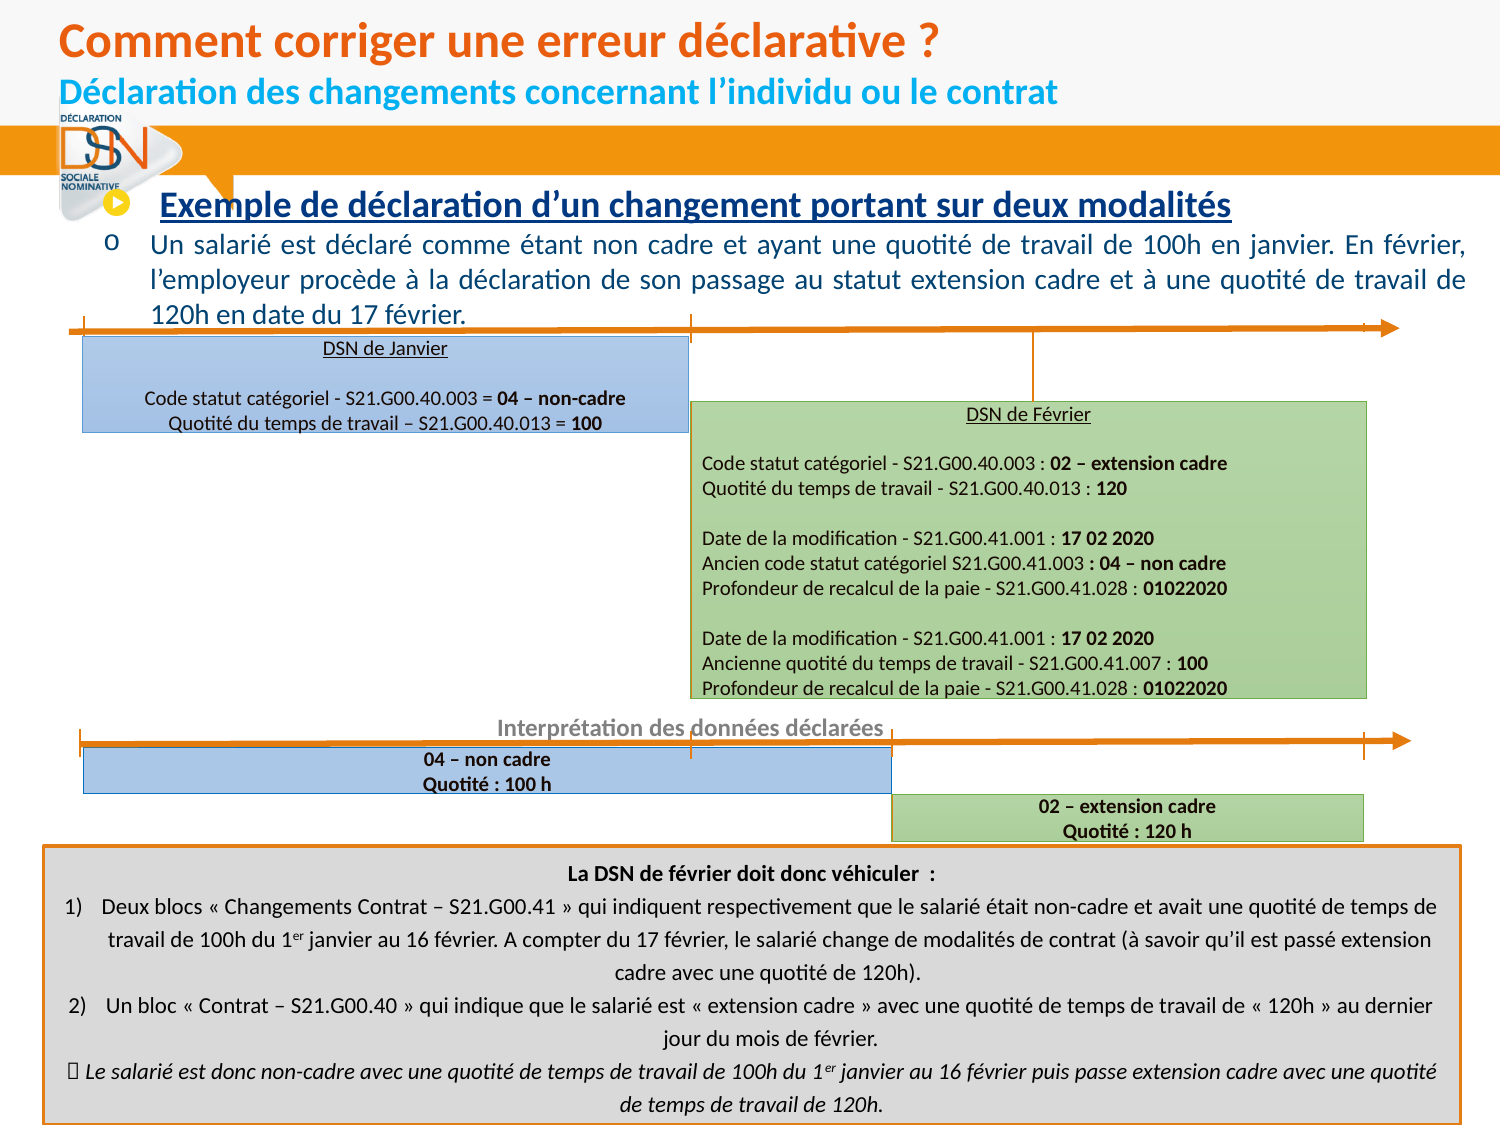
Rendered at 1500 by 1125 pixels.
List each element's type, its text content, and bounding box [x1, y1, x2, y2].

text_box Comment corriger une erreur déclarative ? Déclaration des changements concernant l’individu ou le contrat [43, 0, 1471, 107]
text_box Exemple de déclaration d’un changement portant sur deux modalités Un salarié est déclaré comme étant non cadre et ayant une quotité de travail de 100h en janvier. En février, l’employeur procède à la déclaration de son passage au statut extension cadre et à une quotité de travail de 120h en date du 17 février. [88, 127, 1482, 338]
text_box La DSN de février doit donc véhiculer : Deux blocs « Changements Contrat – S21.G00.41 » qui indiquent respectivement que le salarié était non-cadre et avait une quotité de temps de travail de 100h du 1er janvier au 16 février. A compter du 17 février, le salarié change de modalités de contrat (à savoir qu’il est passé extension cadre avec une quotité de 120h). Un bloc « Contrat – S21.G00.40 » qui indique que le salarié est « extension cadre » avec une quotité de temps de travail de « 120h » au dernier jour du mois de février.  Le salarié est donc non-cadre avec une quotité de temps de travail de 100h du 1er janvier au 16 février puis passe extension cadre avec une quotité de temps de travail de 120h. [43, 845, 1461, 1125]
text_box 04 – non cadre Quotité : 100 h [83, 754, 892, 794]
picture [0, 84, 1500, 222]
picture [103, 189, 130, 216]
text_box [80, 740, 1412, 745]
text_box Interprétation des données déclarées [482, 707, 900, 739]
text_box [68, 314, 1400, 699]
text_box 02 – extension cadre Quotité : 120 h [891, 794, 1364, 842]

* TASK GOAL
Extract every line from the records above that contains the word "picture".

* SOLUTION TO THIS TASK
picture [0, 84, 1500, 222]
picture [103, 189, 130, 216]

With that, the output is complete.